I think it's important to start by saying that using Lotus Notes only as an email client misses the bigger picture, as Lotus Notes was was so much much much more than that. IBM had thouthands of custom made apps running on Lotus Notes. I had built about 50 apps.
Also, you didn't mention when you used it. I worked with Lotus Notes from 1995 to 2010, and the experience really depended on the hardware available at the time. Once it was up and running, it performed just fine if you had enough memory. For example, I still have version 8.0.2 (from 2008) on my machine, and it uses roughly 13MB at idle and up to about 50MB depending on installed apps, which isn't much by modern standards. But back in 1995, when 8MB of RAM was common, if Notes took up 6MB, I can see how that would have been a real issue. In my case, my ThinkPad had 32MB, then 64MB, and even 192MB which is the moment I installed Windows 2000.

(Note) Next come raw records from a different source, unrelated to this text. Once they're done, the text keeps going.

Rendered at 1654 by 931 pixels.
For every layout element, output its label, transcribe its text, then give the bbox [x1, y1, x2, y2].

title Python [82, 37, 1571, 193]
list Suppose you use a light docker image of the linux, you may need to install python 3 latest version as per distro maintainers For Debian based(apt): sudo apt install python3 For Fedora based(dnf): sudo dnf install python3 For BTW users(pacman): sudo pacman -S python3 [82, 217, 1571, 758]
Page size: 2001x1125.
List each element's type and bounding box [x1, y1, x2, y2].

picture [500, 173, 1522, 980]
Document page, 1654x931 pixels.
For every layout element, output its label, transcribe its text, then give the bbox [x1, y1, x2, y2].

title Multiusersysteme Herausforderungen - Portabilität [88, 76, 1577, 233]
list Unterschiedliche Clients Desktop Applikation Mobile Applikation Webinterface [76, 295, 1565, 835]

As for the UI, the email client was highly configurable. Honestly, I don't remember ever thinking that something like Netscape Mail or The Bat looked or any email client that I tried at the time looked better. I didn't use Outlook back then, so I can't compare directly, but if Outlook over the past decade is any indication, Lotus Notes was at least on par, if not better that it.
What's really surprising is that even today, Lotus Notes had features that many modern clients still lack. For example, you could select multiple emails and forward them all together in a single message. Simple, but incredibly useful, and not something you commonly see implemented even now.
For reference, here's what the email client looked like:
https://ds-infolib.hcltechsw.com/ldd/dominowiki.nsf/xpDocVie...
I still don't see how Outlook is better than that.